[Collected data]

-*-

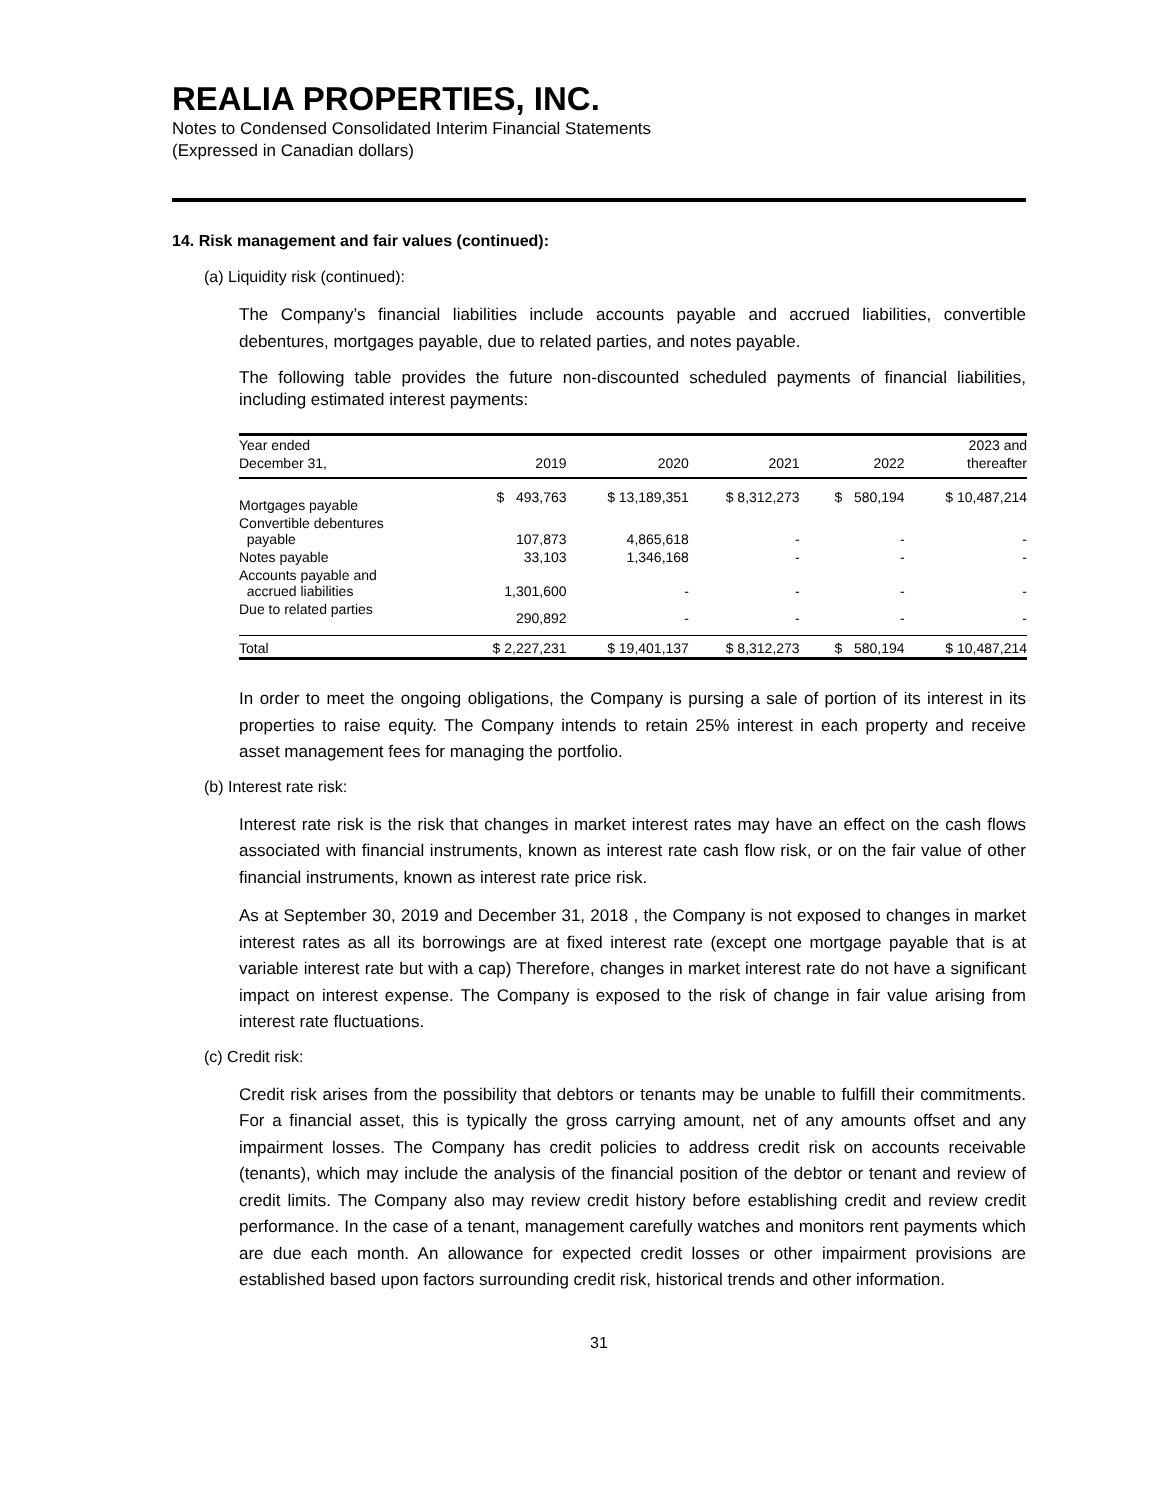REALIA PROPERTIES, INC.
Notes to Condensed Consolidated Interim Financial Statements
(Expressed in Canadian dollars)
14. Risk management and fair values (continued):
(a) Liquidity risk (continued):
The Company’s financial liabilities include accounts payable and accrued liabilities, convertible debentures, mortgages payable, due to related parties, and notes payable.
The following table provides the future non-discounted scheduled payments of financial liabilities, including estimated interest payments:
| Year ended | | | | | 2023 and |
| --- | --- | --- | --- | --- | --- |
| December 31, | 2019 | 2020 | 2021 | 2022 | thereafter |
| Mortgages payable | $ 493,763 | $ 13,189,351 | $ 8,312,273 | $ 580,194 | $ 10,487,214 |
| Convertible debentures payable | 107,873 | 4,865,618 | - | - | - |
| Notes payable | 33,103 | 1,346,168 | - | - | - |
| Accounts payable and accrued liabilities | 1,301,600 | - | - | - | - |
| Due to related parties | 290,892 | - | - | - | - |
| Total | $ 2,227,231 | $ 19,401,137 | $ 8,312,273 | $ 580,194 | $ 10,487,214 |
In order to meet the ongoing obligations, the Company is pursing a sale of portion of its interest in its properties to raise equity. The Company intends to retain 25% interest in each property and receive asset management fees for managing the portfolio.
(b) Interest rate risk:
Interest rate risk is the risk that changes in market interest rates may have an effect on the cash flows associated with financial instruments, known as interest rate cash flow risk, or on the fair value of other financial instruments, known as interest rate price risk.
As at September 30, 2019 and December 31, 2018 , the Company is not exposed to changes in market interest rates as all its borrowings are at fixed interest rate (except one mortgage payable that is at variable interest rate but with a cap) Therefore, changes in market interest rate do not have a significant impact on interest expense. The Company is exposed to the risk of change in fair value arising from interest rate fluctuations.
(c) Credit risk:
Credit risk arises from the possibility that debtors or tenants may be unable to fulfill their commitments. For a financial asset, this is typically the gross carrying amount, net of any amounts offset and any impairment losses. The Company has credit policies to address credit risk on accounts receivable (tenants), which may include the analysis of the financial position of the debtor or tenant and review of credit limits. The Company also may review credit history before establishing credit and review credit performance. In the case of a tenant, management carefully watches and monitors rent payments which are due each month. An allowance for expected credit losses or other impairment provisions are established based upon factors surrounding credit risk, historical trends and other information.
31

-*-

# PROBLEM TO WORK ON
Look through the records above and report how many lines hold the word "with", giving only the number.

# SOLUTION
2